The Vet's first thought was Cushings Diesease. We have had 4 urine tests(they basically are water so they aren't helping him) , 2 blood tests, and a procedure where the dog is shot with cortisone and blood is taken to see how it is processed. All the tests came back negative for Cushings.

They now want us to leave her at a vet she is unfamiliar with for an ultrasound.
We have mixed feeling about this as Princess is not feeling well and we don't want to torture her with tests if they aren't going to help her.

We are also confused as to the focus on Cushings when all the tests are coming back negative. We don't understand why not a lung x-ray as she is breathing quite heavily and has a tumor on her leg previously.

Have anyone has a similiar situation? Princess is the best dog we ever had. We want to do what is right. I don't want to hurt her but I also don't want her to remain ill if we can treat her.

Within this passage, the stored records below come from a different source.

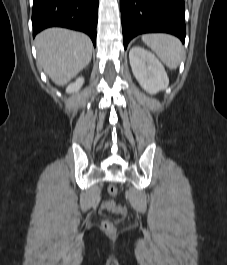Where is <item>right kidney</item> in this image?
Instances as JSON below:
<instances>
[{
  "label": "right kidney",
  "instance_id": "1",
  "mask_svg": "<svg viewBox=\"0 0 227 265\" xmlns=\"http://www.w3.org/2000/svg\"><path fill=\"white\" fill-rule=\"evenodd\" d=\"M83 83H84L83 77L77 78L75 82L68 85V87L66 88V92L67 93L77 92L82 87Z\"/></svg>",
  "mask_w": 227,
  "mask_h": 265
}]
</instances>
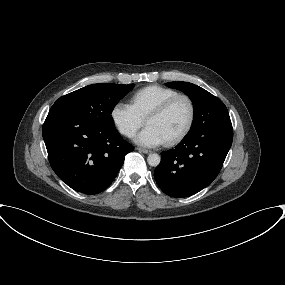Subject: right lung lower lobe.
<instances>
[{"mask_svg":"<svg viewBox=\"0 0 285 285\" xmlns=\"http://www.w3.org/2000/svg\"><path fill=\"white\" fill-rule=\"evenodd\" d=\"M42 134L57 176L75 191L90 195L112 183L125 155L134 149L115 127H99L61 108L50 109Z\"/></svg>","mask_w":285,"mask_h":285,"instance_id":"98d812e1","label":"right lung lower lobe"}]
</instances>
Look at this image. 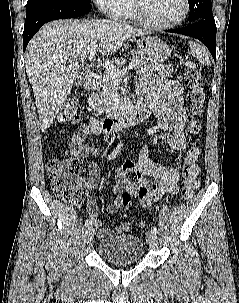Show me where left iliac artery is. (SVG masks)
I'll list each match as a JSON object with an SVG mask.
<instances>
[{"mask_svg": "<svg viewBox=\"0 0 239 303\" xmlns=\"http://www.w3.org/2000/svg\"><path fill=\"white\" fill-rule=\"evenodd\" d=\"M151 232L157 234L158 233L157 227H152L151 228Z\"/></svg>", "mask_w": 239, "mask_h": 303, "instance_id": "obj_1", "label": "left iliac artery"}]
</instances>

Any Ideas (sorry for the longggggggg message)???

BMDLuver
June 6th, 2005, 09:28 AM
Has diabetes been ruled out? If you are uncomfortable about leaving her for an ultrasound then request that you be present with her during the procedure. I know I would or at least be able to wait for her in the waiting room.

raingirl
June 6th, 2005, 09:40 AM
from what I understand cushings is VERY hard to diagnose.

Maybe they are doing an ultrasound to see if there are any bumps/lumps (cancer) in her belly or possibly her bladder.

Excessive thirst/urination are signs of diabetes. Heavy breathing can be a sign of congestive heart failure which I beleive and ultrasound can find as well.

I think you need to have the ultrasound done ASAP.

Beaglemom
June 6th, 2005, 10:18 AM
An ultrasound will rule out many things and help diagnosis. Chest X-rays might also be suggested.

Dogs experiencing heart failure also drink a lot of water, pant heavily, have a pot belly and tire easily. They also cough a lot.

A simply urine test and blood test will help rule out diabetes.

I do believe that an ultrasound and even x-ray will help in determining the cause of your dog's distress.

Karin
June 6th, 2005, 05:37 PM
An ultrasound will rule out many things and help diagnosis. Chest X-rays might also be suggested.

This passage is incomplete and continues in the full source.